No more Contents file dependency
Another issue the old generator had was that it used the Contents file from the Debian archive to find matching icons for an application. We could never be sure whether the contents in the Contents file actually matched the contents of the package we were currently dealing with. What made things worse is that at Ubuntu, the archive software is only updating the Contents file
weekly daily (while the generator might run multiple times a day), which has lead to software being ignored in the metadata, because icons could not yet be found. Even on Debian, with its quickly-updated Contents file, we could immediately see the effects of an out-of-date Contents file when updating it failed once. In the new generator, we read the contents of each package ourselves now and store them in a LMDB database, bypassing the Contents file and removing the whole class of problems resulting from missing or wrong contents-data.
It can’t all be good, right?
That is true, there are also some known issues the new generator has:
Large amounts of RAM required
The better speed of the new generator comes at the cost of holding more stuff in RAM. Much more. When processing data from 5 architectures initially on Debian, the amount of required RAM might lie above 4GB, with the OOM killer sometimes being quicker than the garbage collector… That being said, on subsequent runs the amount of required memory is much lower. Still, this is something I am working on to improve.
What are symbolic links?
To be faster, the appstream-generator will read the md5sum file in .deb packages instead of extracting the payload archive and reading its contents. Since the md5sums file does not list symbolic links, symlinks basically don’t exist for the new generator. This is a problem for software symlinking icons or even .desktop files around, like e.g. LibreOffice does.

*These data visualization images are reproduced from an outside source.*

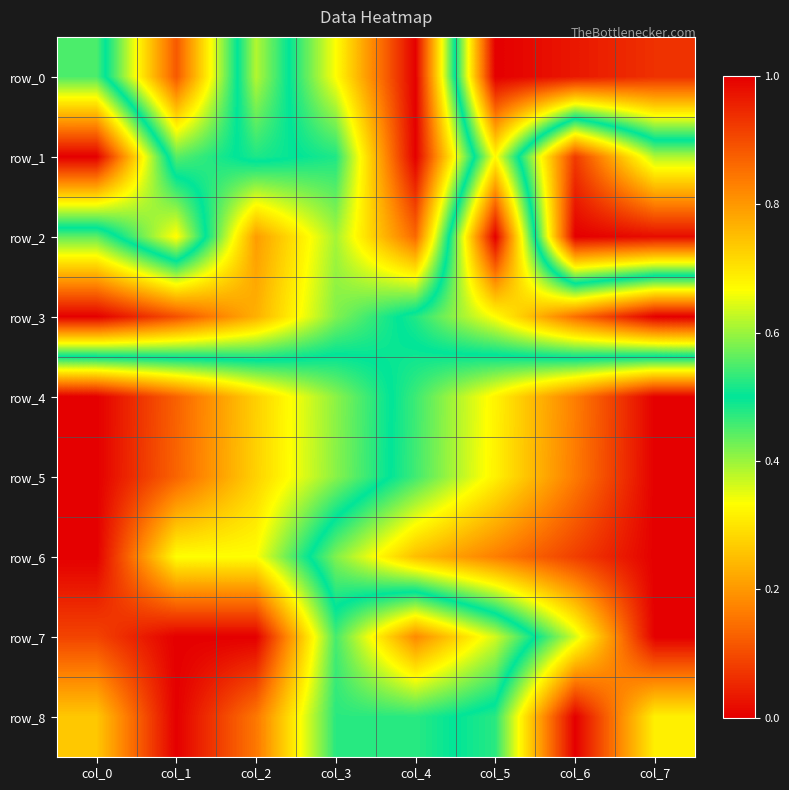

Which series has the widest spread of values?

row_0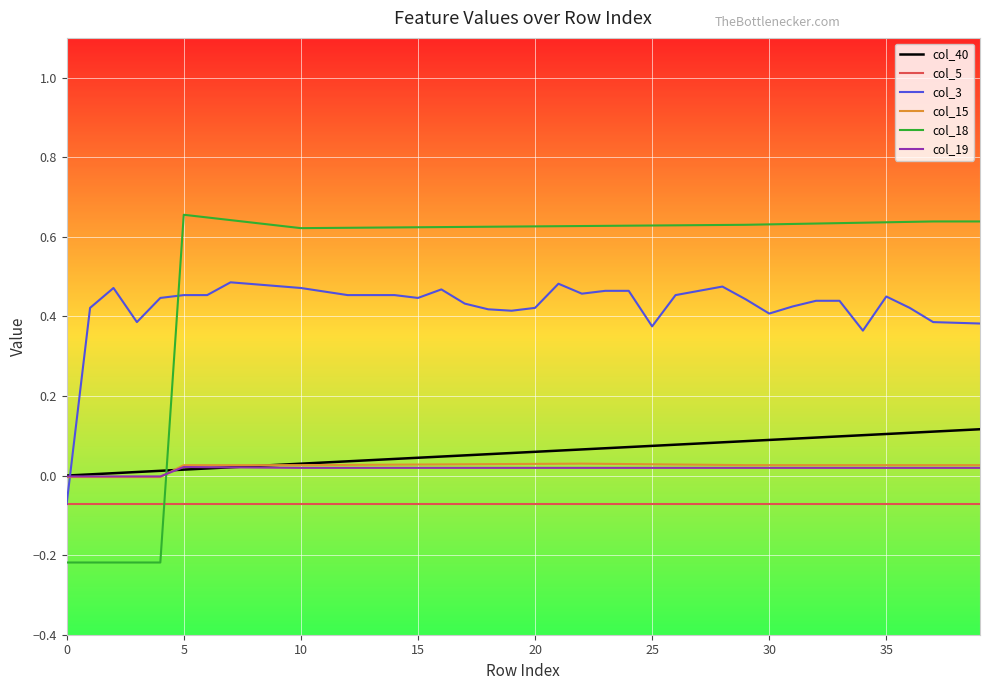

Which series has the largest range (max minus min)?

col_18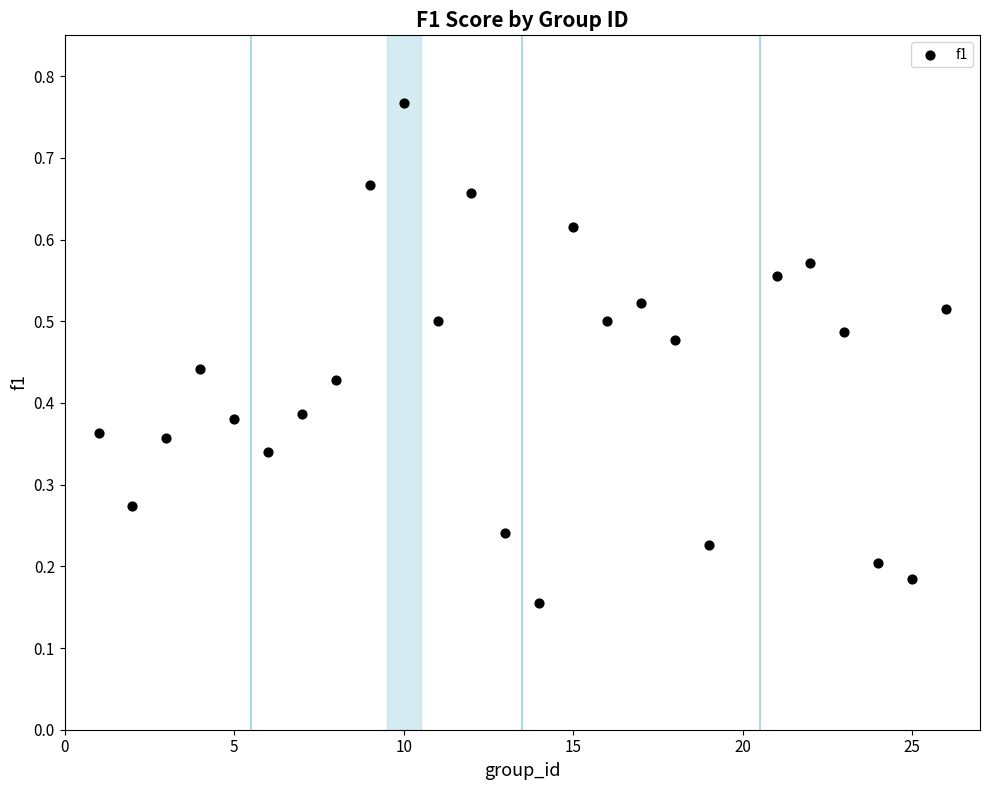

What is the range of X values (max minus min)?

25.0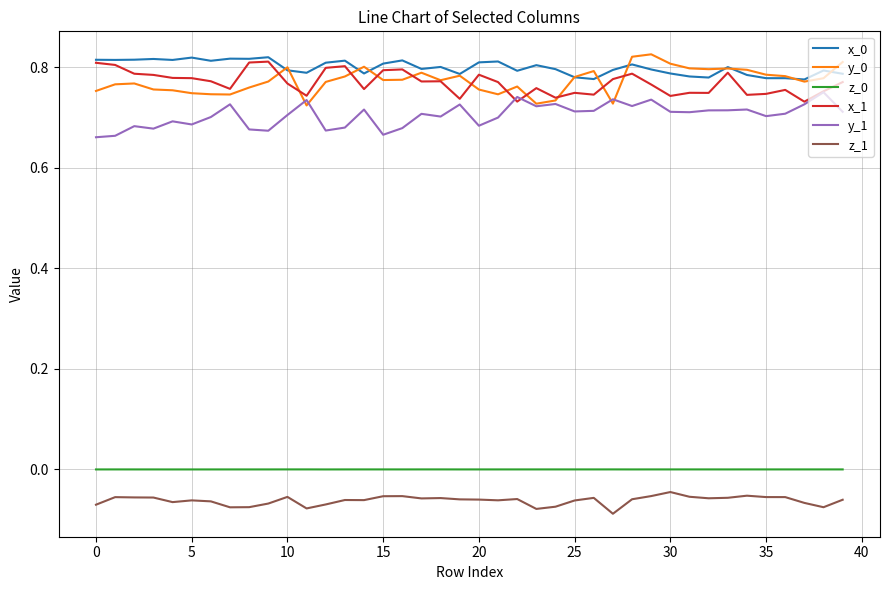

True or false: x_0 and z_0 intersect in this chart.

False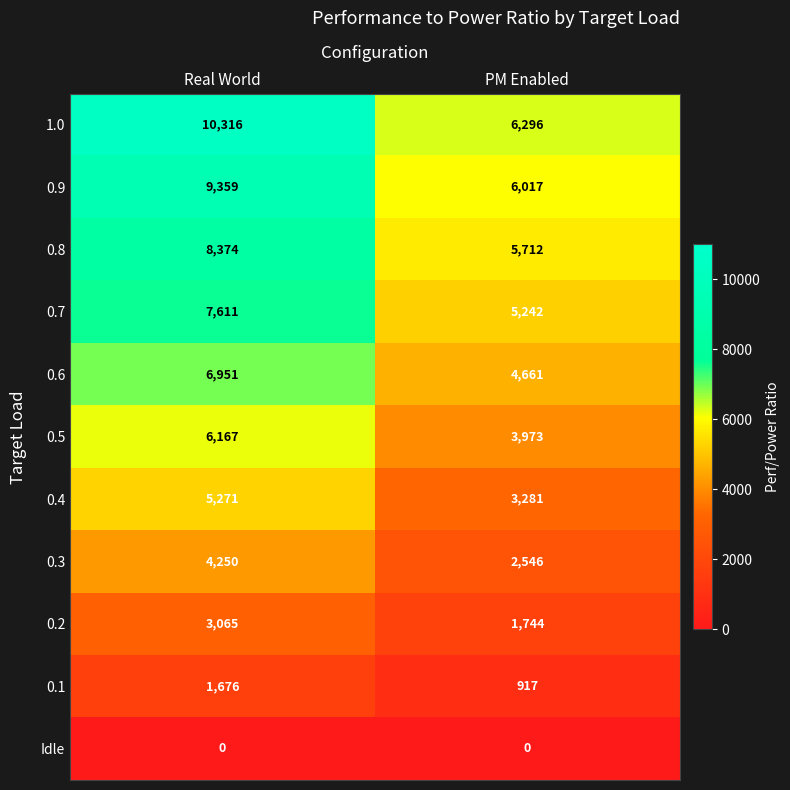

What is the spread (max minus min) of values at Real World?

10316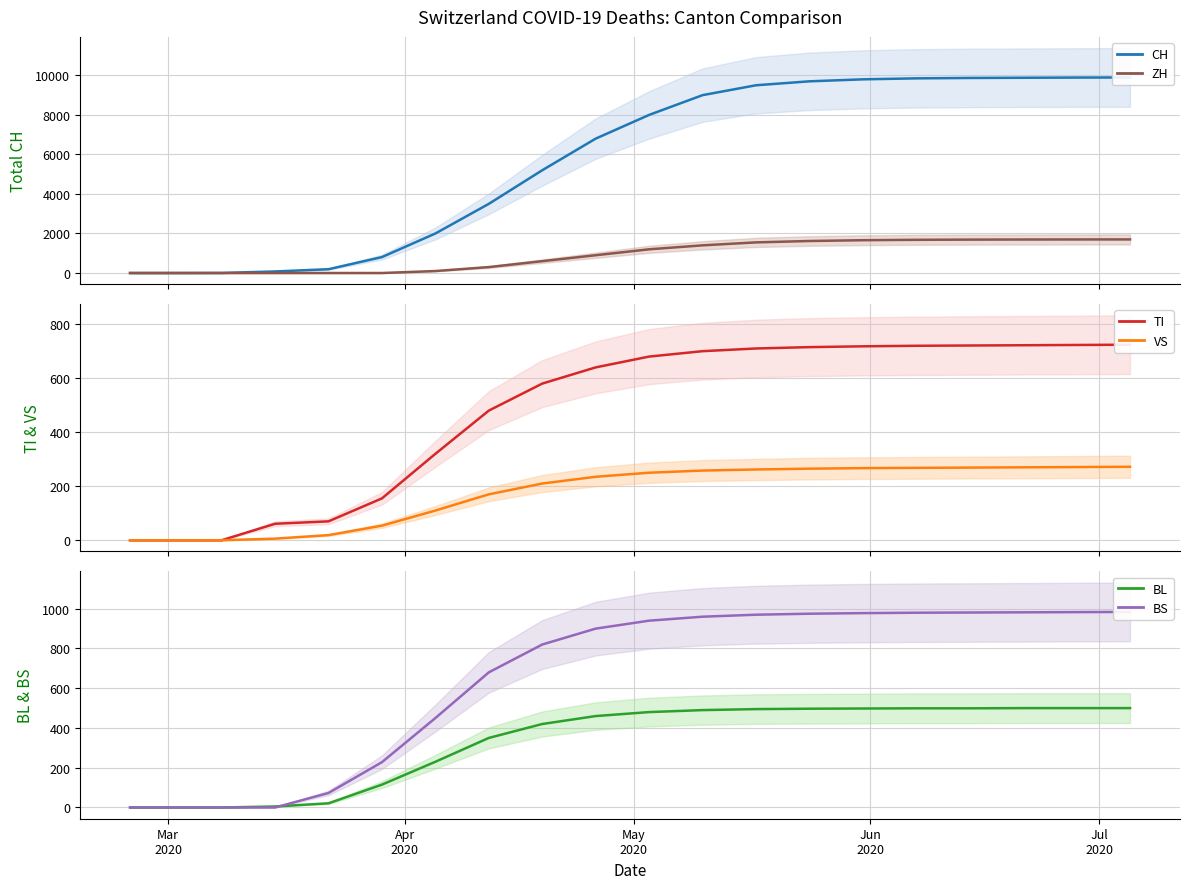

Is the value of BS at 6 greater than the value of VS at 5?

Yes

I am still investigating how widespread the use of symlinks for icons and .desktop files is, but it looks like fixing packages (making them not-symlink stuff and rather move the files) might be the better approach than investing additional computing power to find symlinks or even switch back to parsing the Contents file. Input on this is welcome!
I finished the last pieces of the appstream-generator (together with doing lots of other cool things and talking to great people) at the GNOME Software Hackfest in London last week (detailed blogposts about things that happened there will follow – many thanks once again for the Ubuntu community for sponsoring my attendance!).
Since today, the new generator is running on the Debian infrastructure. If bigger issues are found, we can still roll back to the old code. I decided to deploy this faster, so we can get some good testing done before the Stretch release. Please report any issues you may find!